Me apaixonei secretamente pela menina do ônibus e ela morreu quando desci no ponto.
Quando as coisas parecem distantes tenho a impressão que vivo mais, mas nada é tão espetacular assim como antes. Nem mesmo um milhão de reais e suas possibilidades. Talvez com esse faria algo terrível comigo mesma: compraria uma ilha deserta pra mim e me afundaria de vez no vazio, mataria o tempo como se matava aula no tempos da escola.

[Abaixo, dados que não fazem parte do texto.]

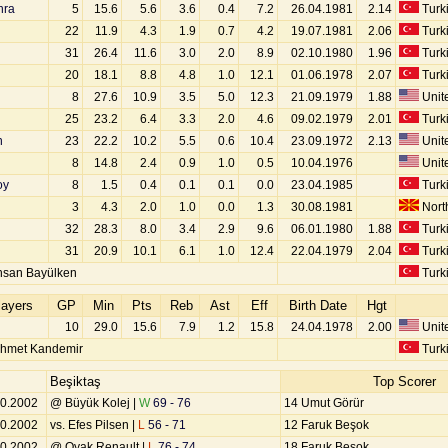
hra
5
15.6
5.6
3.6
0.4
7.2
26.04.1981
2.14
Turk
22
11.9
4.3
1.9
0.7
4.2
19.07.1981
2.06
Turk
31
26.4
11.6
3.0
2.0
8.9
02.10.1980
1.96
Turk
20
18.1
8.8
4.8
1.0
12.1
01.06.1978
2.07
Turk
8
27.6
10.9
3.5
5.0
12.3
21.09.1979
1.88
Unite
25
23.2
6.4
3.3
2.0
4.6
09.02.1979
2.01
Turk
n
23
22.2
10.2
5.5
0.6
10.4
23.09.1972
2.13
Unite
8
14.8
2.4
0.9
1.0
0.5
10.04.1976
Unite
oy
8
1.5
0.4
0.1
0.1
0.0
23.04.1985
Turk
3
4.3
2.0
1.0
0.0
1.3
30.08.1981
Nort
32
28.3
8.0
3.4
2.9
9.6
06.01.1980
1.88
Turk
31
20.9
10.1
6.1
1.0
12.4
22.04.1979
2.04
Turk
hsan Bayülken
Turk
layers
GP
Min
Pts
Reb
Ast
Eff
Birth Date
Hgt
10
29.0
15.6
7.9
1.2
15.8
24.04.1978
2.00
Unite
hmet Kandemir
Turk
Beşiktaş
Top Scorer
10.2002
@ Büyük Kolej |
W
69 - 76
14 Umut Görür
10.2002
vs. Efes Pilsen |
L
56 - 71
12 Faruk Beşok
10.2002
@ Oyak Renault |
L
76 - 74
18 Faruk Beşok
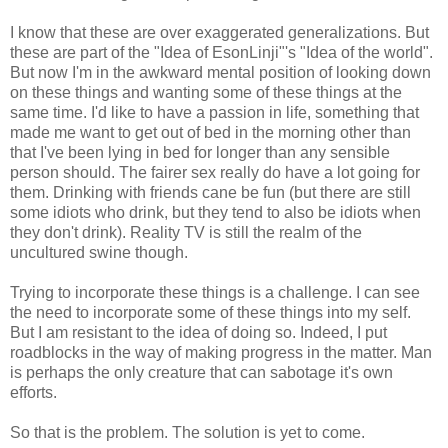
I know that these are over exaggerated generalizations. But
these are part of the "Idea of EsonLinji"'s "Idea of the world".
But now I'm in the awkward mental position of looking down
on these things and wanting some of these things at the
same time. I'd like to have a passion in life, something that
made me want to get out of bed in the morning other than
that I've been lying in bed for longer than any sensible
person should. The fairer sex really do have a lot going for
them. Drinking with friends cane be fun (but there are still
some idiots who drink, but they tend to also be idiots when
they don't drink). Reality TV is still the realm of the
uncultured swine though.
Trying to incorporate these things is a challenge. I can see
the need to incorporate some of these things into my self.
But I am resistant to the idea of doing so. Indeed, I put
roadblocks in the way of making progress in the matter. Man
is perhaps the only creature that can sabotage it's own
efforts.
So that is the problem. The solution is yet to come.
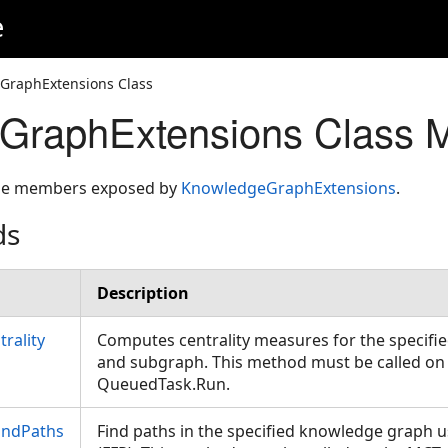
e
GraphExtensions Class
GraphExtensions Class 
 the members exposed by
KnowledgeGraphExtensions
.
ds
Description
rality
Computes centrality measures for the specif
and subgraph. This method must be called on
QueuedTask.Run.
indPaths
Find paths in the specified knowledge graph us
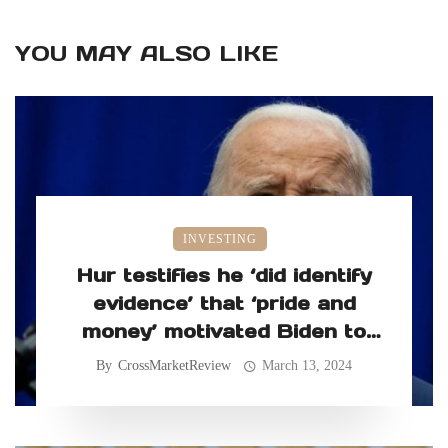
YOU MAY ALSO LIKE
INVESTING
Hur testifies he ‘did identify
evidence’ that ‘pride and
money’ motivated Biden to
retain classified records
By
CrossMarketReview
March 13, 2024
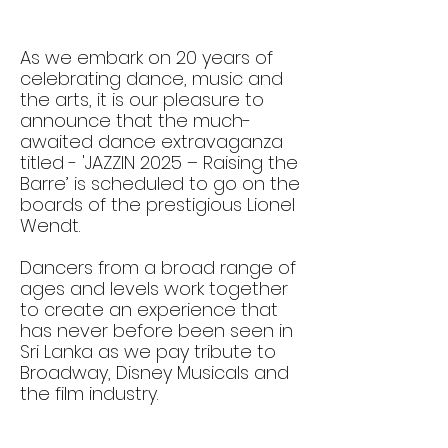
As we embark on 20 years of
celebrating dance, music and
the arts, it is our pleasure to
announce that the much-
awaited dance extravaganza
titled - 'JAZZIN 2025 – Raising the
Barre’ is scheduled to go on the
boards of the prestigious Lionel
Wendt.
Dancers from a broad range of
ages and levels work together
to create an experience that
has never before been seen in
Sri Lanka as we pay tribute to
Broadway, Disney Musicals and
the film industry.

A vida é uma escola, e eu me excluo dessa chatisse que é pregar um prego na parede, lavar louça em casa e tentar fazer fotos incríveis. Eu sei que sou incrível. Por favor, quero um analista! Sem ter uma ilha, ainda tento questionar a vida, procurar uma saída, me amar diante do espelho (- mas que imagem irreal e alheia ao tempo!) Não sou nada nessas circunstâncias prisioneiras, não me realizo e até escrevendo isso estou tentando me caricaturar, me ‘aprodinhar’ em linhas. Preciso de mistérios, porque minha vida é a busca secreta pela chave destes. Preciso de paixões, interrupções, chutar o pau de qualquer barraca dourada demais, reluzente.
Queria então me deleitar no poder de ser Rainha. Fazer de tudo para me esgotar, descobrir possibilidades estranhas que só o poder pode dar. Ser amoral, critica, chata insensível, brega e perigosa, realizar desejos estranhos. Ser marginal, dizer não as coisas vitais e precisar delas. Sentar na lama e apreciar a textura. Poderia fazer isso muito bem pois amanha dormiria sob o algodão comestível, embalada, aos cuidados dos anjos celestiais. E desta forma viver individualmente, amando indivíduos individuais e peculiares, marginalmente, sem medo do pós-guerra.